With this in mind, “catastrophe” as defined here seems to be less about negative impact on utility, and more about wresting of control of utility function away from humans. Which seems bound to happen even in the best case where a FAI takes over. It seems a useful concept if that is what you are getting at but “catastrophe” seems to have confusing connotations, as if a “catastrophe” is necessarily the worst thing possible and should be avoided at all costs.
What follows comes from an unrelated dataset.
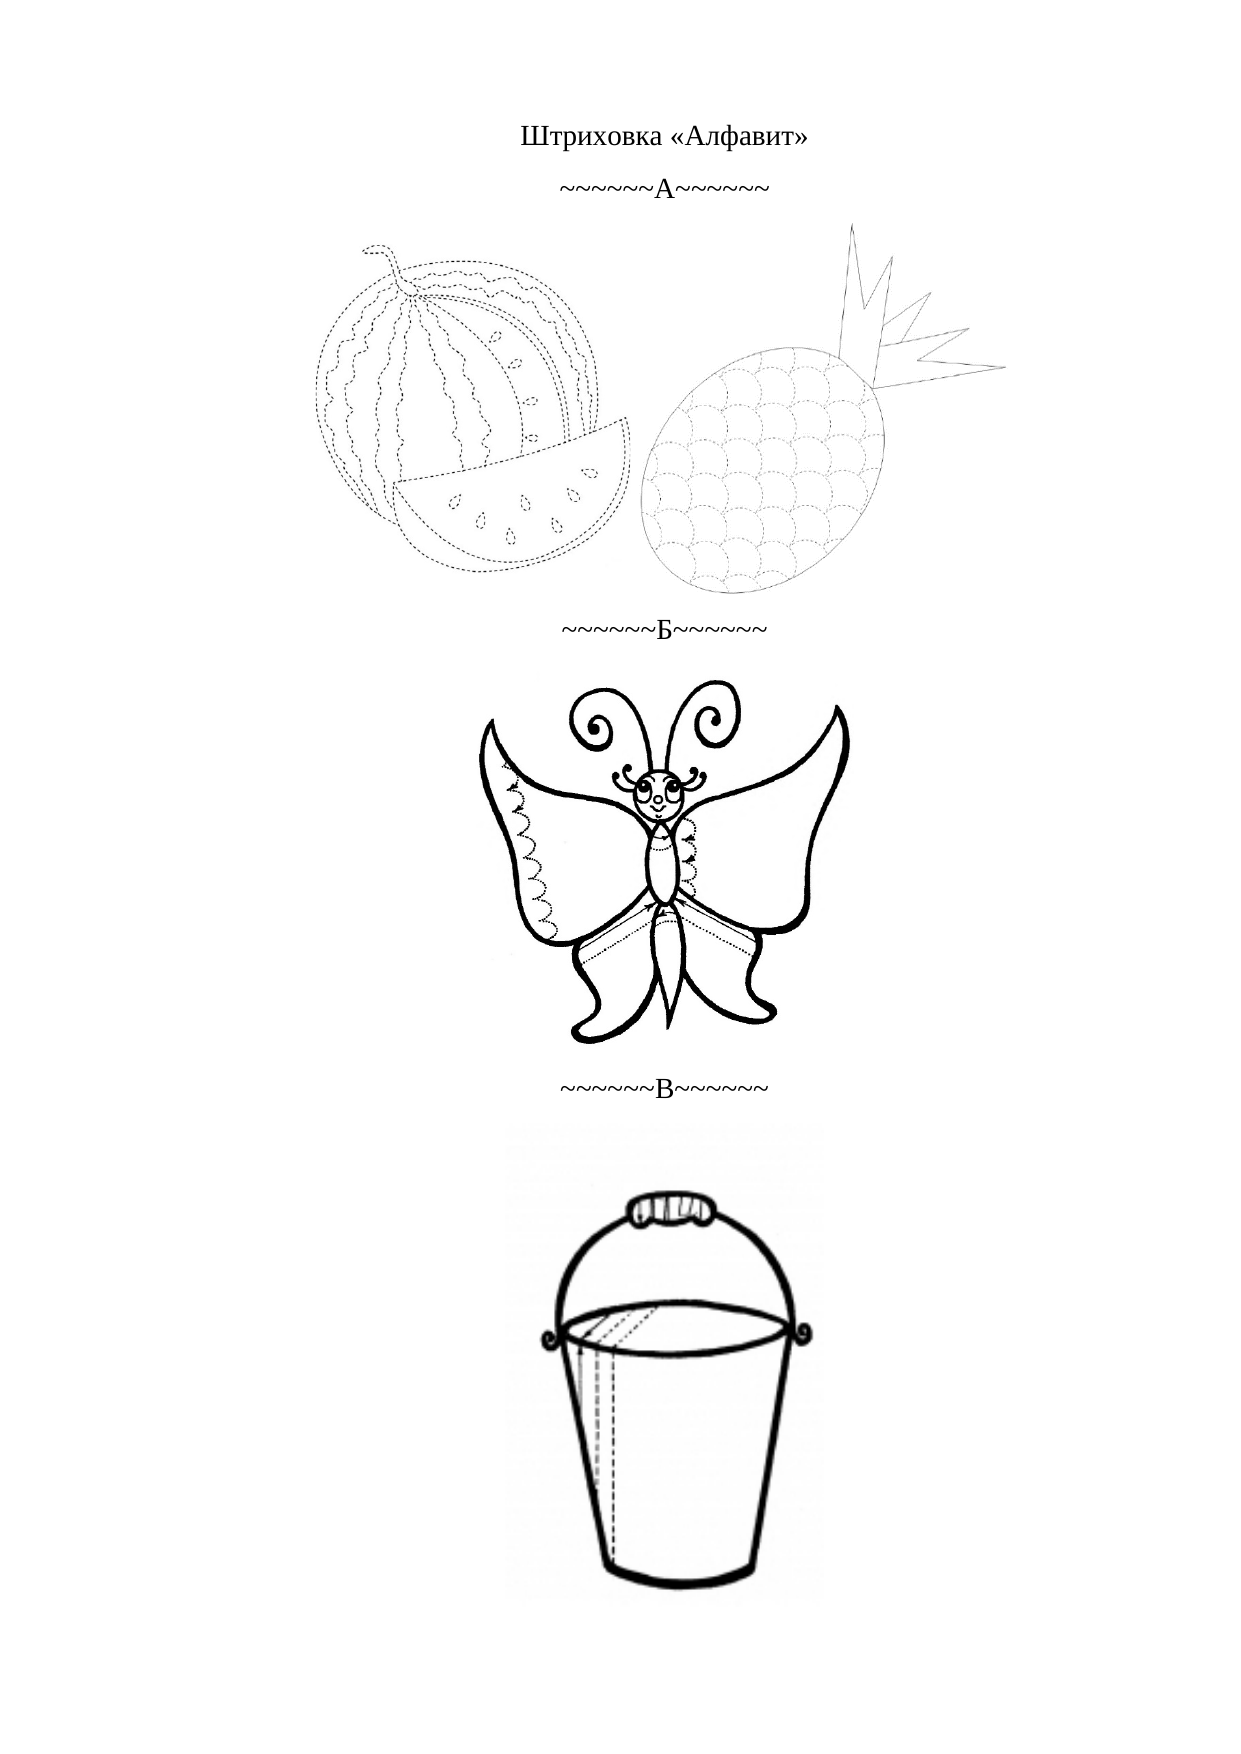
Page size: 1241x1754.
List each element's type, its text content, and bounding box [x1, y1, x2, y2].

If an antialigned “evil” AI were about to be released with high probability, and you had a paperclip maximizer in a box, releasing the paperclip maximizer would be the best option, even though that moves the chance of catastrophe from high probability to indistinguishable from certainty.

Andrew Jacob Sauer 15 Feb 2020 1:44 UTC
1 point
0
on: The Reasonable Effectiveness of Mathematics or: AI vs sandwiches
But, over the lifetime of civilization, our accumulated experience led us to update this prior, and single out the complexity measure suggested by math.
I may be picking nits, here, but what exactly does it mean to “update a prior”?
And as a mathematical consideration, is it in general possible to switch your probabilities from one (limit computable) universal prior to another with a finite amount of evidence?